Narrated by the controller of some kind of medical institution we’re exposed to the odd man’s fascination with various forms of sexual deviation and its occasionally consequential diseases. Along the way he comes across a person whose body produces complex miniature organs, described as a ‘creative cancer’ - this is no doubt the seed of Cronenberg’s frequent explorations of so-called body horror; the mutation of an organism into something else, whether it be evolutionary or initiated by the infiltration of an alien (not as in extraterrestrial) entity. There are influences here along with his future work that are derived from his earlier scientific studying, something cultivated by his father who openly encouraged anything Cronenberg would become passionate about no matter how transient it might prove. The richness of the director’s educational childhood would feed his visceral imagination later on with an abundance of unusual concepts, no doubt assisted by the fact that both of his parents were creatively inclined. However, his ideas would take time to filter and develop into something palatable by the general public and neither Stereo nor Crimes… can claim to be this. Like Stereo this later film, now shot in colour, is hard to digest and almost impossible to actually enjoy. Despite that there are occasions when it’s not easy to turn one’s eye away from the screen, such is the unusual nature of occurrences on screen - you never really know what’s going to happen next or where the meagre story will take you. Shot on 35mm film the look is fantastic and Cronenberg’s use of architecture is profound, his characters wandering around complicated structures that create a sense of foreboding. Much of the material is silent (though not to the same extent as Stereo), punctuated by the voice of the strange narrator in a rather Hal-esque fashion along with intermittent industrial sound effects that pre-empt David Lynch’s Eraserhead. The inhabitants of the institutes are so unusual, residents of another dimension almost, that the viewer won’t find it easy to connect emotionally with the material. On an intellectual level there is some food for thought, though it can reach academic levels of textbook iteration and therefore require concentration to comprehend and dissect. The explorations of homosexuality along with suggestions of other forms of sexual deviation border on the disturbing.

 

Blue Underground’s rescue of this incredibly obscure film is highly commendable - if not for them it could have remained unseen forever. The source material is in incredible condition and as a result the transfer looks like it could have been taken from a new film. The monaural soundtrack is in similarly excellent shape, the powerful silences uninterrupted by damage. Whilst one would have appreciated an accompanying director’s commentary we can’t ask for much more than this, though it may be hard to find on disc now as the hosting Fast Company double-discer is out of print. I am never going to love Crimes of the Future but as someone who admires much of its director’s subsequent offerings it is of historical and archival importance.

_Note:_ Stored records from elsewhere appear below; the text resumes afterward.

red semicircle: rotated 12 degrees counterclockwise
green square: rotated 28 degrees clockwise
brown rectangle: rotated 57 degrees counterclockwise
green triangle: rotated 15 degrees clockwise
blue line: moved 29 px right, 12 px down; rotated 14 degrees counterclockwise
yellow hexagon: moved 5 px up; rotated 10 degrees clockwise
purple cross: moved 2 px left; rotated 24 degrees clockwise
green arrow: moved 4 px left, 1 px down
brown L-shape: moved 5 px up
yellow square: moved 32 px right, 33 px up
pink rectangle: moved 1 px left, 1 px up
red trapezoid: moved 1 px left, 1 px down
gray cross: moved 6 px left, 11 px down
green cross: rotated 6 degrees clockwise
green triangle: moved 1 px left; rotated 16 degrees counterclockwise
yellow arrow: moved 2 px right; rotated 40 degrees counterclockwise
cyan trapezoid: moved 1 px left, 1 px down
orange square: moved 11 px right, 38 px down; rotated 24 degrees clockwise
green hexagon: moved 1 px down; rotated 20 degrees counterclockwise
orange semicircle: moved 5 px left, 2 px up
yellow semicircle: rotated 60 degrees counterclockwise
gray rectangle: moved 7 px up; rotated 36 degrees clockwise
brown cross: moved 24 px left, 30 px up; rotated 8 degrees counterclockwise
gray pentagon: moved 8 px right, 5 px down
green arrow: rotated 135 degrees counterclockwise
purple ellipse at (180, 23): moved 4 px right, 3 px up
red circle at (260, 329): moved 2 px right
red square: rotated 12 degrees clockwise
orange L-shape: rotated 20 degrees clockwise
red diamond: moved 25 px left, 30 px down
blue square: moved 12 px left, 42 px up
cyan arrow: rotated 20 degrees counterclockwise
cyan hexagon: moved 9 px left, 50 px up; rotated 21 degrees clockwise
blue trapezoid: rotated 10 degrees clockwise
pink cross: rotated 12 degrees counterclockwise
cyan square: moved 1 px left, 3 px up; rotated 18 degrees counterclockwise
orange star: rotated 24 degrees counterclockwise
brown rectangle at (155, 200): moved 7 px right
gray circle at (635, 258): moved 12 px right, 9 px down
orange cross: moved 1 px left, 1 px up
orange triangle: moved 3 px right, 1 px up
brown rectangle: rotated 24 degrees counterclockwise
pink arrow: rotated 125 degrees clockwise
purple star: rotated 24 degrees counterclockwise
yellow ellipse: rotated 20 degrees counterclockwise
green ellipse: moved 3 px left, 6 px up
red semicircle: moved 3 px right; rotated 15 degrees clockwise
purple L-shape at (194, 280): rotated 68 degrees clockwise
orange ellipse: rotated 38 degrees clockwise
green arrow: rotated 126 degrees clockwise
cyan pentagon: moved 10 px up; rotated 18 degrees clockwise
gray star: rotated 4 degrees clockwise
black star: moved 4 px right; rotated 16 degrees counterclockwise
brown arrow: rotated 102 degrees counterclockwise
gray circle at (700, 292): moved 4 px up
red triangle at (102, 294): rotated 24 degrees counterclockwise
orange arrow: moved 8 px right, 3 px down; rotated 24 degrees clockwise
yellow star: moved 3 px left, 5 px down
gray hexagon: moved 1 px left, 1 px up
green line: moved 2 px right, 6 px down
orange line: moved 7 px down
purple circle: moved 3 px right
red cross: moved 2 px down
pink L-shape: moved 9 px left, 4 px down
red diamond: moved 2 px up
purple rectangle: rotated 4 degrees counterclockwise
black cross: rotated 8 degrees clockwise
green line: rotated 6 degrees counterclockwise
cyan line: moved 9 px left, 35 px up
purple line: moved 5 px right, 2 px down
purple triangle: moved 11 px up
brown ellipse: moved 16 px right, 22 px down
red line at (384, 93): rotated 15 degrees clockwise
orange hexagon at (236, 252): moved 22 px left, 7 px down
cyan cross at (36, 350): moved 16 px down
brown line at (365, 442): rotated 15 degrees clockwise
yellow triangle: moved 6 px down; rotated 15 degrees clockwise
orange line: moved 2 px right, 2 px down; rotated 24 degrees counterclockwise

2 Responses to “Crimes of the Future”

  1. Daniel Stephens Says:

    Excellent review. I haven’t seen this and I’m not too sure I want to, but Cronenberg’s work is inherantly fascinating so I should seek it out.

  2. paulwjm Says:

    Thanks, Daniel (just found your comment waiting to be deleted in the spam bin!). He is a consistently interesting director even among these earlier films and through to his last couple of commercial offerings. The early material (prior to Shivers/Rabid) is not easy to like but there are seeds there that grew into blossoming conceptual trees for some of his later films when he had managed to streamline techniques that made his work more approachable.